= Task prompt =
Take each line from the entries that holds "напечатано" and copy it out.

Start of Listed records

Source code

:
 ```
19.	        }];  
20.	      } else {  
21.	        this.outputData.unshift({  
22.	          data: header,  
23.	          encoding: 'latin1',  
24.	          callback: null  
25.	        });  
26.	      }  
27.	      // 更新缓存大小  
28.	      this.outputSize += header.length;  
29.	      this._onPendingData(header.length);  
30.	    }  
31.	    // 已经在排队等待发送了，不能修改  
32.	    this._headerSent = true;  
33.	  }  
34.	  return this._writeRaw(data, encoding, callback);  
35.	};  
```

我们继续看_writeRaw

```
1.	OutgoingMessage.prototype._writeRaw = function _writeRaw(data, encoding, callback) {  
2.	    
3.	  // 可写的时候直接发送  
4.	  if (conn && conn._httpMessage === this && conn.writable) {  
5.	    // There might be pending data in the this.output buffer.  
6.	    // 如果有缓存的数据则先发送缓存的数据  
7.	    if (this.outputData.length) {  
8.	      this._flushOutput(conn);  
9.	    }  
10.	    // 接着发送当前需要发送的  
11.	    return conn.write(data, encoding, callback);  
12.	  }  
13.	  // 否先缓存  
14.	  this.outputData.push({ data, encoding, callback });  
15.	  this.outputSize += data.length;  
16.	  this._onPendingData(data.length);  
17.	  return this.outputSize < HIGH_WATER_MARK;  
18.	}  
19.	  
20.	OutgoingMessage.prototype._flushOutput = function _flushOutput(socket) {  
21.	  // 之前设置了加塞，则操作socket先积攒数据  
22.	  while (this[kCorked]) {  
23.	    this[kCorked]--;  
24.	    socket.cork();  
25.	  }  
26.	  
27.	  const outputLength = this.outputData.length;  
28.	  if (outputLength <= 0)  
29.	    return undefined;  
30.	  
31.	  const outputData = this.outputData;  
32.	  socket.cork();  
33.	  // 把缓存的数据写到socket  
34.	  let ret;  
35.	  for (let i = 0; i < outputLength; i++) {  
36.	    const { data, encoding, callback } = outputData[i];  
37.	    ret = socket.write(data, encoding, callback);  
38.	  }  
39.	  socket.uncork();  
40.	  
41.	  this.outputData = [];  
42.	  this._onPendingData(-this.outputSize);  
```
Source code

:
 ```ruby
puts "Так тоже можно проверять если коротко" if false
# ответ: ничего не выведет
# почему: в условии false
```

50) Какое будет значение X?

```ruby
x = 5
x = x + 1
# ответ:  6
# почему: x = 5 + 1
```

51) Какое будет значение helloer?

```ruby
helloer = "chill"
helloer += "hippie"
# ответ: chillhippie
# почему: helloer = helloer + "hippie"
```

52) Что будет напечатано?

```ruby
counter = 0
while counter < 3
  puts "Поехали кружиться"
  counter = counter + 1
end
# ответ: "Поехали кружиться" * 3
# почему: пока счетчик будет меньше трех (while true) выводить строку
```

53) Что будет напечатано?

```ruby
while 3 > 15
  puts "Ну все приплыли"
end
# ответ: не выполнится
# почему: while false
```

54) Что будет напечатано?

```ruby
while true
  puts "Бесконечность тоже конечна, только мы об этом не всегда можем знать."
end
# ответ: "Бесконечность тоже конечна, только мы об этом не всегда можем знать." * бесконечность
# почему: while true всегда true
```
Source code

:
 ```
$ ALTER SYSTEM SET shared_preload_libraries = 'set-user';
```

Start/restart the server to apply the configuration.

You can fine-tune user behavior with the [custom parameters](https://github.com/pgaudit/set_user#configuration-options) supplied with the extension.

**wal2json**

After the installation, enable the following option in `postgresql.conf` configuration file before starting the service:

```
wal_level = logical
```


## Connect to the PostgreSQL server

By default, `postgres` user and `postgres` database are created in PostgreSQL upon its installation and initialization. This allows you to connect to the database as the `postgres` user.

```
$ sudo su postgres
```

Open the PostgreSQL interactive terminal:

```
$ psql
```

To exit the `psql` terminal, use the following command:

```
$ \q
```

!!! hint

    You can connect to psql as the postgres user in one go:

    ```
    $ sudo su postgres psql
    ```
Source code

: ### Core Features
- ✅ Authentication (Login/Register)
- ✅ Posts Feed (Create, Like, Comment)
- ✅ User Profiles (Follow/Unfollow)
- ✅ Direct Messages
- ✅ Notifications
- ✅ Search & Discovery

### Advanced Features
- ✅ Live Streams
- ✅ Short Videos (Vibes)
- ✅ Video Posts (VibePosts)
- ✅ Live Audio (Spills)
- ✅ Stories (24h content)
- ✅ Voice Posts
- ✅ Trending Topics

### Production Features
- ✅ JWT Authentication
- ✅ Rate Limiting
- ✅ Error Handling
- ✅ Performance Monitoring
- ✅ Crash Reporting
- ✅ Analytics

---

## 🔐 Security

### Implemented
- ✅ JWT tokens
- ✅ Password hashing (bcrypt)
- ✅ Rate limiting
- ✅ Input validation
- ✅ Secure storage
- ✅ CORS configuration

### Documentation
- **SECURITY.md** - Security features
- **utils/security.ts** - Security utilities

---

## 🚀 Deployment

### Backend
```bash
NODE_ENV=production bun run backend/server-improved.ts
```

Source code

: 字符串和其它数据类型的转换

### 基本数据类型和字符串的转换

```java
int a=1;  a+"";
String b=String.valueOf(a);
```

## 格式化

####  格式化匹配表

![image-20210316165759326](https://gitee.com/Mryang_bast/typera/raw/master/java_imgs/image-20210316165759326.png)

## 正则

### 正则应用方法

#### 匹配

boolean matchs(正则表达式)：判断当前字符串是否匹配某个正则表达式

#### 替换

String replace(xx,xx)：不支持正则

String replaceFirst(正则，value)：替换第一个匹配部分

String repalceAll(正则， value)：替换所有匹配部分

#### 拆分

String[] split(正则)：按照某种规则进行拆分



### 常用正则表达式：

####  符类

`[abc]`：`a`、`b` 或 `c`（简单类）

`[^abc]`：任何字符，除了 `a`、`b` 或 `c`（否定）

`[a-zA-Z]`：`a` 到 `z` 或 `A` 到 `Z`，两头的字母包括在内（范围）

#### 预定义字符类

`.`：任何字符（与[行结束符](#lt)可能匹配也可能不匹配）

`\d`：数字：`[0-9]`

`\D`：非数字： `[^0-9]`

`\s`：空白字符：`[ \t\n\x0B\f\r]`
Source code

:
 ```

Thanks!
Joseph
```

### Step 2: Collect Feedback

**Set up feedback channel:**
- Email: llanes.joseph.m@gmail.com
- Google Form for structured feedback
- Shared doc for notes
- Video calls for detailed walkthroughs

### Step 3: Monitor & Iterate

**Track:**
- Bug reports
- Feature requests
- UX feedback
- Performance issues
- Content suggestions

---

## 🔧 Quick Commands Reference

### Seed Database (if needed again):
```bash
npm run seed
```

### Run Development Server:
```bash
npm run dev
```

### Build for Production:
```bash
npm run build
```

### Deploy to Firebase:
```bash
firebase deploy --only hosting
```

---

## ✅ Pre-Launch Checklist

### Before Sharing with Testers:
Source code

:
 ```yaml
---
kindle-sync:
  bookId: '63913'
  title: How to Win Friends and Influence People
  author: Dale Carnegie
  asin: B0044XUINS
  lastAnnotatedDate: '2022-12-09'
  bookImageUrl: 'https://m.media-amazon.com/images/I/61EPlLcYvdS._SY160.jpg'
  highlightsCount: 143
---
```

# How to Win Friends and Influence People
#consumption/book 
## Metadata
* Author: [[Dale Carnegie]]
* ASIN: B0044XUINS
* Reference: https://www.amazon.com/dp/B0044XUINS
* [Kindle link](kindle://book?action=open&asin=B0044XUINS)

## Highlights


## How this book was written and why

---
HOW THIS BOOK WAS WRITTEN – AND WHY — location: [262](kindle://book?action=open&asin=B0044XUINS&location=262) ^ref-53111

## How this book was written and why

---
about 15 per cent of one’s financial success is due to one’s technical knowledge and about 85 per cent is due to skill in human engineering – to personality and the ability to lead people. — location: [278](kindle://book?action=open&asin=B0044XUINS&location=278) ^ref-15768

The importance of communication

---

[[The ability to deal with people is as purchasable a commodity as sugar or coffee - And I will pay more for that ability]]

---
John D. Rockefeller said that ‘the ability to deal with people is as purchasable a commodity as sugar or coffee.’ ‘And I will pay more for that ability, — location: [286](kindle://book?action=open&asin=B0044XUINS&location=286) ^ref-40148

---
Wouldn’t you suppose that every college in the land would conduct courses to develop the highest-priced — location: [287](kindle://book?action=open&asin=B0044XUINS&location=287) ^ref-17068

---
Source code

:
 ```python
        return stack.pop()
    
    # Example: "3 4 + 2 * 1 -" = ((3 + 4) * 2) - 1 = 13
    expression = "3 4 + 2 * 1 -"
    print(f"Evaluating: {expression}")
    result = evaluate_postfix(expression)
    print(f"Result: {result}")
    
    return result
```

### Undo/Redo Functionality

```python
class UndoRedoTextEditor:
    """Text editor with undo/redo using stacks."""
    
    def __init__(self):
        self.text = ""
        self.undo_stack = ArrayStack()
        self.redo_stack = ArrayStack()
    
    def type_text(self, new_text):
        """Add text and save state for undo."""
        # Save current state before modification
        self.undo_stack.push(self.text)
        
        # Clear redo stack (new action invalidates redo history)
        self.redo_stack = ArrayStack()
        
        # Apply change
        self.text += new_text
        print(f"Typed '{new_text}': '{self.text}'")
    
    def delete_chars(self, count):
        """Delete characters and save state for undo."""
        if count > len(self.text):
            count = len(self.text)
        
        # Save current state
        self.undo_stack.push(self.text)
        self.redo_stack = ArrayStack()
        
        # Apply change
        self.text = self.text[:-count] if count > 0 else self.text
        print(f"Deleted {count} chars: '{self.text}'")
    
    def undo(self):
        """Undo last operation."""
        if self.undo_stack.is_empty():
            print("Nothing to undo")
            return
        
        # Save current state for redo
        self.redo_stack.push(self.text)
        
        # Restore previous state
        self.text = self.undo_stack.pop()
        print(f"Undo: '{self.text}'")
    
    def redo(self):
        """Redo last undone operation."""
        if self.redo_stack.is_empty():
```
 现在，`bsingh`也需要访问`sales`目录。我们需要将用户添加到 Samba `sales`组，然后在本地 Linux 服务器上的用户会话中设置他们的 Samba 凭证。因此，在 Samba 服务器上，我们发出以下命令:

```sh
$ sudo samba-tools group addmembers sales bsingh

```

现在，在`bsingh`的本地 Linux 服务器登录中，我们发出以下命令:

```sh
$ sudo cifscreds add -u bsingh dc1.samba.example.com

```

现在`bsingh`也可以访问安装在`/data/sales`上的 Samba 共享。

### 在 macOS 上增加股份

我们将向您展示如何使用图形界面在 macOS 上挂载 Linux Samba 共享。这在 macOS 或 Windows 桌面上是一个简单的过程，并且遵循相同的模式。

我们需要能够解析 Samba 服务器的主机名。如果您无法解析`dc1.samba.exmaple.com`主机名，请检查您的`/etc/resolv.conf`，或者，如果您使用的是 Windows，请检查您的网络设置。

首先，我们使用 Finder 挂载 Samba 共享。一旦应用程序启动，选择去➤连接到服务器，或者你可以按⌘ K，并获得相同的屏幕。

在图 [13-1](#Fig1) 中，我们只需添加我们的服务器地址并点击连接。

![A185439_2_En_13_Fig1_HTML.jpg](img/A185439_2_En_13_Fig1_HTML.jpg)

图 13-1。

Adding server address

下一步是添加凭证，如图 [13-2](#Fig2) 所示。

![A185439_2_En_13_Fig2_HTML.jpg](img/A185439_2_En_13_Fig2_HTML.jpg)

End of Listed records

= Solution to this problem =
52) Что будет напечатано?
53) Что будет напечатано?
54) Что будет напечатано?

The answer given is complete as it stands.